Bucks County Council

Published by Dan Gooding at 12:31pm 21st February 2019.

Buckinghamshire Council Council's last ever budget has been signed off.

It follows three days of scrutiny last month, before being approved by cabinet.

The Budget including £100 million for schools and £61 million for roads and is the final budget before the change to a Unitary Council.

At their meeting last Monday, cabinet agreed to recommend to the full Council a 2019/20 budget for day-to-day spending of £356.3 million and capital spending of £86m.

This would be paid for with a Council Tax rise of 2.99%, the equivalent of just 71p a week extra for an average band D property.

The plans include more funding for children's services and adult social care, as well as £19 million for roads, including early repairs to combat the winter damage.

There will also be investment made available to tackle unsightly weed growth in main towns and villages.

Oxford Road (North)
£61m will be spent on our roads

In addition, extra money should be generated for all five Buckinghamshire Councils as part of a new pilot scheme to allow them to retain 75% of new business rates across the County, rather than the current 50% level.

The County Council has seen Government funding for day-to-day services decline from nearly £61m six years ago, to nothing at all this year.

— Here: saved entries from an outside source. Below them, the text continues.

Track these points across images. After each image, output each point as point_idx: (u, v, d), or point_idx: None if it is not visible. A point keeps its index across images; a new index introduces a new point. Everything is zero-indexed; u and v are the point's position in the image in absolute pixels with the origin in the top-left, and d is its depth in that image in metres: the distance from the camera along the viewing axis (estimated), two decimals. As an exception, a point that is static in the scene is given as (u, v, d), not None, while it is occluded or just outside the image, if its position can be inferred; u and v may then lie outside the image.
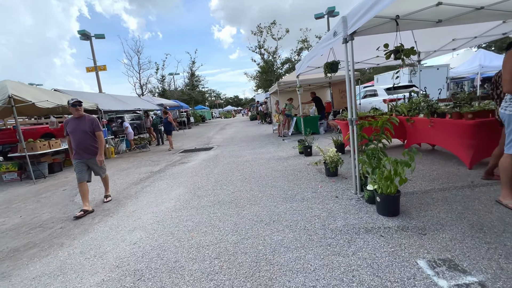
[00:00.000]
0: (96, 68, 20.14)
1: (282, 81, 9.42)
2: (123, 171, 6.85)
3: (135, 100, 14.51)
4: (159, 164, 7.46)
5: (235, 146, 9.34)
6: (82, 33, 19.42)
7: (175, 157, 8.43)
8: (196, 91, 31.74)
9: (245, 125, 20.16)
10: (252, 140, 10.67)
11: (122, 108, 11.33)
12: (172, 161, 7.74)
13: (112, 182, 5.72)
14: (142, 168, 7.02)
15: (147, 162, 8.00)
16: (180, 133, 18.04)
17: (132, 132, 11.59)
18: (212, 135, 14.75)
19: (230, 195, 3.97)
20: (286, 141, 9.28)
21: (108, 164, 8.16)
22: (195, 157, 8.02)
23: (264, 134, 12.28)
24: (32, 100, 6.49)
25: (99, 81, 20.15)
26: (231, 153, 7.97)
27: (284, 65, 28.92)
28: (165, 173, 6.15)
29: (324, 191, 3.64)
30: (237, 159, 6.87)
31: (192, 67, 32.64)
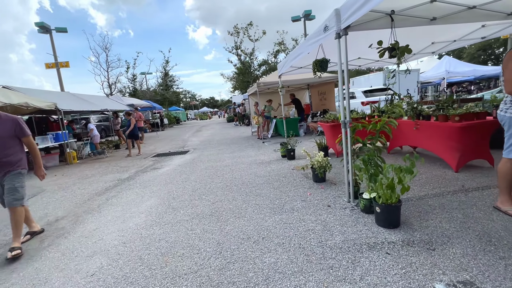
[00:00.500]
0: (57, 65, 18.37)
1: (262, 82, 9.13)
2: (86, 179, 6.06)
3: (102, 100, 13.36)
4: (129, 170, 6.75)
5: (213, 150, 8.85)
6: (40, 26, 17.61)
7: (147, 162, 7.74)
8: (170, 92, 30.43)
9: (222, 127, 19.63)
10: (231, 142, 10.23)
11: (87, 108, 10.28)
12: (143, 166, 7.06)
13: (71, 193, 4.97)
14: (108, 176, 6.28)
15: (114, 168, 7.22)
16: (152, 135, 17.02)
17: (98, 135, 10.57)
18: (187, 138, 14.04)
19: (210, 206, 3.53)
20: (266, 143, 8.98)
21: (70, 171, 7.25)
22: (169, 162, 7.40)
23: (243, 137, 11.89)
24: (-29, 98, 5.50)
25: (60, 78, 18.40)
26: (209, 157, 7.48)
27: (261, 67, 28.81)
28: (135, 180, 5.51)
29: (314, 199, 3.35)
30: (216, 163, 6.41)
31: (166, 66, 31.32)
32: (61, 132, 8.41)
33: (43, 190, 5.38)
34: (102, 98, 14.56)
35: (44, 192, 5.19)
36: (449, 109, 4.03)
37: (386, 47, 2.86)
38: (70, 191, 5.14)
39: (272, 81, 9.20)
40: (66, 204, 4.33)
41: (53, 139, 8.31)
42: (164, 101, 28.60)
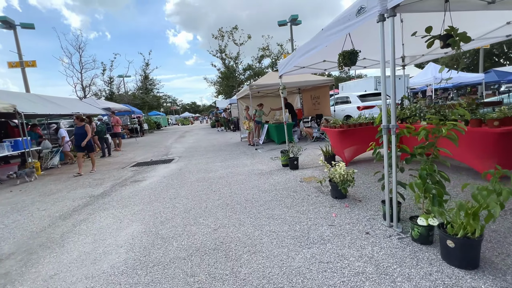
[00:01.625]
0: (22, 64, 16.57)
1: (255, 84, 8.49)
2: (49, 196, 5.00)
3: (74, 103, 12.02)
4: (103, 183, 5.74)
5: (201, 158, 8.00)
6: (2, 20, 15.83)
7: (126, 173, 6.73)
8: (150, 96, 28.91)
9: (207, 133, 18.70)
10: (220, 149, 9.42)
11: (55, 112, 9.03)
12: (121, 178, 6.07)
13: (28, 216, 3.94)
14: (78, 191, 5.25)
15: (86, 181, 6.16)
16: (131, 142, 15.73)
17: (69, 142, 9.32)
18: (170, 144, 13.01)
19: (212, 234, 2.76)
20: (260, 150, 8.29)
21: (30, 185, 6.08)
22: (152, 172, 6.46)
23: (232, 143, 11.12)
24: None
25: (26, 79, 16.59)
26: (198, 166, 6.64)
27: (246, 72, 28.28)
28: (111, 197, 4.57)
29: (344, 223, 2.69)
30: (208, 174, 5.61)
31: (146, 69, 29.82)
32: (22, 138, 7.17)
33: (-10, 213, 4.28)
34: (74, 101, 13.15)
35: None
36: (484, 113, 3.59)
37: (437, 35, 2.31)
38: (27, 213, 4.10)
39: (266, 84, 8.59)
40: (17, 233, 3.33)
41: (10, 147, 7.05)
42: (144, 105, 27.09)
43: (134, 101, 25.75)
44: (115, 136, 11.95)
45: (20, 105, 7.45)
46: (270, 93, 11.41)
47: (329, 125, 5.24)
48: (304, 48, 3.96)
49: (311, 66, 5.52)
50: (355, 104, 9.50)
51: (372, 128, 4.99)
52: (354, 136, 4.93)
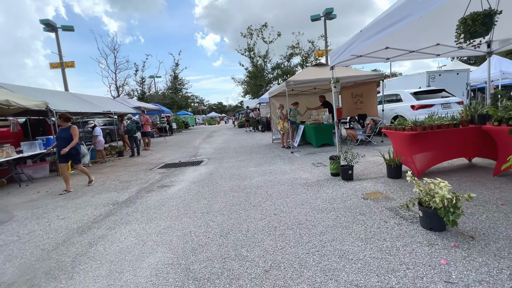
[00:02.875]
0: (62, 64, 17.35)
1: (292, 80, 7.60)
2: (73, 200, 4.58)
3: (106, 101, 12.07)
4: (130, 187, 5.25)
5: (232, 160, 7.31)
6: (45, 23, 16.65)
7: (153, 175, 6.24)
8: (179, 95, 29.28)
9: (235, 133, 18.15)
10: (251, 151, 8.69)
11: (87, 110, 8.94)
12: (148, 182, 5.56)
13: (45, 226, 3.46)
14: (102, 195, 4.79)
15: (112, 183, 5.74)
16: (160, 141, 15.66)
17: (102, 141, 9.17)
18: (198, 144, 12.58)
19: (263, 280, 1.96)
20: (297, 154, 7.40)
21: (57, 186, 5.78)
22: (180, 176, 5.88)
23: (263, 144, 10.34)
24: None
25: (65, 79, 17.36)
26: (230, 171, 5.94)
27: (275, 71, 27.40)
28: (135, 206, 3.99)
29: (469, 279, 1.74)
30: (243, 182, 4.86)
31: (175, 69, 30.26)
32: (53, 136, 7.03)
33: (11, 218, 3.91)
34: (106, 99, 13.30)
35: (10, 223, 3.71)
36: None
37: None
38: (45, 221, 3.65)
39: (304, 79, 7.67)
40: (27, 250, 2.82)
41: (42, 145, 6.93)
42: (173, 104, 27.43)
43: (164, 101, 26.15)
44: (145, 135, 11.77)
45: (53, 102, 7.34)
46: (306, 91, 10.45)
47: (395, 127, 4.21)
48: (379, 25, 3.00)
49: (370, 54, 4.52)
50: (408, 102, 8.19)
51: (456, 131, 3.88)
52: (431, 140, 3.86)
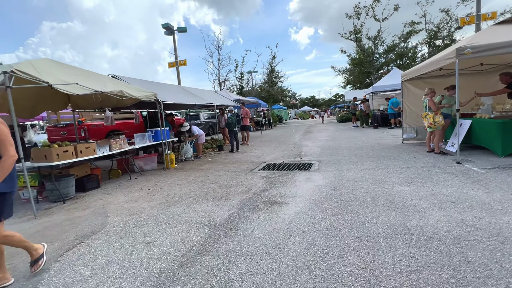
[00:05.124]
0: (177, 63, 19.31)
1: (472, 46, 4.63)
2: (167, 208, 3.72)
3: (210, 94, 12.09)
4: (230, 196, 4.07)
5: (355, 167, 5.24)
6: (165, 27, 18.79)
7: (256, 180, 4.95)
8: (275, 88, 28.73)
9: (338, 129, 15.57)
10: (379, 155, 6.30)
11: (193, 101, 8.73)
12: (251, 190, 4.26)
13: (124, 251, 2.52)
14: (199, 205, 3.75)
15: (211, 187, 4.76)
16: (257, 135, 15.00)
17: (203, 135, 8.86)
18: (299, 141, 10.96)
19: None
20: (471, 166, 4.59)
21: (160, 182, 5.26)
22: (290, 186, 4.32)
23: (390, 145, 7.66)
24: (50, 81, 4.03)
25: (179, 77, 19.26)
26: (364, 186, 3.93)
27: (388, 54, 22.59)
28: (238, 240, 2.62)
29: None
30: (406, 218, 2.79)
31: (272, 62, 29.76)
32: (160, 129, 6.86)
33: (103, 227, 3.27)
34: (210, 92, 13.49)
35: (97, 236, 3.02)
36: None
37: None
38: (126, 247, 2.74)
39: (498, 43, 4.58)
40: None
41: (151, 137, 6.85)
42: (269, 98, 27.06)
43: (260, 94, 26.04)
44: (243, 129, 11.10)
45: (162, 94, 7.22)
46: (466, 69, 6.97)
47: None
48: None
49: None
50: None
51: None
52: None
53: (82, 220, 3.54)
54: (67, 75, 4.87)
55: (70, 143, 4.75)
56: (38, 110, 6.33)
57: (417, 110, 7.57)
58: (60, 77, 4.55)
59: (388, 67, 22.65)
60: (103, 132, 9.17)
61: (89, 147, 4.86)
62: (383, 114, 13.70)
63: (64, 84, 4.31)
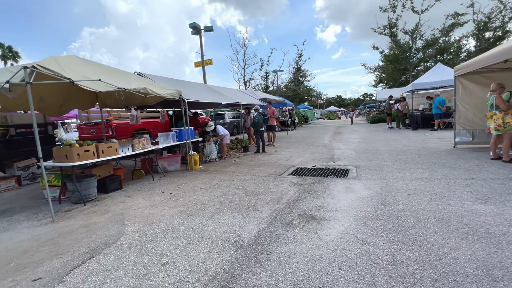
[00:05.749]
0: (203, 63, 19.30)
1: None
2: (188, 219, 3.30)
3: (234, 92, 11.72)
4: (258, 206, 3.56)
5: (402, 175, 4.46)
6: (192, 26, 18.85)
7: (286, 186, 4.39)
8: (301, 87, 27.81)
9: (370, 130, 14.42)
10: (430, 162, 5.41)
11: (219, 100, 8.38)
12: (282, 200, 3.71)
13: (137, 274, 2.10)
14: (224, 216, 3.28)
15: (237, 193, 4.29)
16: (283, 136, 14.38)
17: (228, 135, 8.47)
18: (329, 142, 10.17)
19: None
20: (561, 180, 3.63)
21: (183, 186, 4.88)
22: (327, 197, 3.70)
23: (439, 150, 6.66)
24: (72, 77, 3.81)
25: (204, 76, 19.23)
26: (422, 201, 3.19)
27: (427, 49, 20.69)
28: (272, 268, 2.09)
29: None
30: (498, 251, 2.07)
31: (299, 60, 28.84)
32: (185, 128, 6.55)
33: (118, 237, 2.92)
34: (235, 91, 13.14)
35: (109, 250, 2.66)
36: None
37: None
38: (141, 266, 2.34)
39: None
40: None
41: (175, 137, 6.58)
42: (295, 97, 26.23)
43: (286, 93, 25.32)
44: (269, 130, 10.55)
45: (187, 92, 6.93)
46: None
47: None
48: None
49: None
50: None
51: None
52: None
53: (98, 227, 3.24)
54: (92, 72, 4.68)
55: (92, 142, 4.55)
56: (66, 108, 6.33)
57: (473, 109, 6.50)
58: (84, 74, 4.35)
59: (426, 64, 20.76)
60: (130, 131, 9.16)
61: (111, 147, 4.63)
62: (424, 115, 12.38)
63: (86, 80, 4.09)
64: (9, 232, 3.33)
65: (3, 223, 3.68)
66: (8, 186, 5.77)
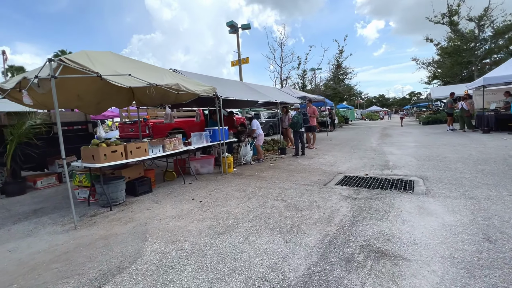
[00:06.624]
0: (240, 62, 19.01)
1: None
2: (217, 239, 2.70)
3: (271, 90, 11.04)
4: (303, 227, 2.81)
5: (499, 193, 3.32)
6: (230, 25, 18.67)
7: (335, 200, 3.56)
8: (342, 85, 25.97)
9: (426, 132, 12.54)
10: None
11: (255, 98, 7.78)
12: (332, 220, 2.91)
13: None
14: (261, 240, 2.60)
15: (276, 205, 3.59)
16: (322, 137, 13.27)
17: (262, 135, 7.83)
18: (378, 146, 8.91)
19: None
20: None
21: (213, 193, 4.31)
22: (397, 221, 2.80)
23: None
24: (101, 72, 3.50)
25: (241, 73, 18.94)
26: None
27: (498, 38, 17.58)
28: None
29: None
30: None
31: (339, 57, 27.00)
32: (219, 128, 6.06)
33: (133, 262, 2.43)
34: (272, 89, 12.46)
35: (121, 275, 2.16)
36: None
37: None
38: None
39: None
40: None
41: (209, 137, 6.12)
42: (335, 96, 24.59)
43: (325, 92, 23.85)
44: (309, 130, 9.64)
45: (222, 89, 6.45)
46: None
47: None
48: None
49: None
50: None
51: None
52: None
53: (117, 241, 2.80)
54: (125, 67, 4.37)
55: (121, 142, 4.25)
56: (103, 107, 6.27)
57: None
58: (116, 69, 4.04)
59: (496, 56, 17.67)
60: (166, 130, 9.06)
61: (140, 147, 4.28)
62: (499, 115, 10.28)
63: (114, 75, 3.76)
64: (31, 238, 3.08)
65: (31, 226, 3.50)
66: (49, 183, 5.86)
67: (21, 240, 3.03)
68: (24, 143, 5.42)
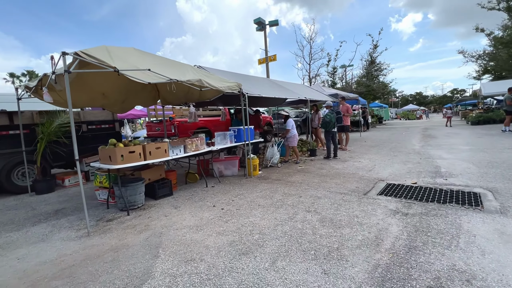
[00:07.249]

However, a proposal by the Government to take even more money from local coffers, through what's been dubbed 'negative RSG', has been withdrawn for 2019/20.

This was confirmed as part of the final local government settlement published on January 29.

Leader of the Council, Martin Tett said it was 'a moment in history' to preside over the very last County Council budget.

"What Cabinet has agreed is a measured, prudent and sound set of proposals that deliver a robust and balanced budget. Although, there continues to be significant risks and uncertainties going forward, we're in very good shape overall.

"Of course, we've had to take and continue to take difficult decisions, but these have allowed us to continue our strong focus on funding the key priorities that residents tell us they want.

"I'm proud of this Council's continued financial stewardship and the fact that the position we will transfer to the new Council is both sound and sustainable. I'm sure the new Council will appreciate inheriting such a favourable and positive financial standing which will provide a solid base for future service planning.

"Can I also add my thanks to David Watson and the work of his Budget Select Committee who undertook such a detailed scrutiny of our budget plans. I've said before that this Council's budget scrutiny process is probably the toughest of any county council in the country! At the end of the day, our plans are all the better for it."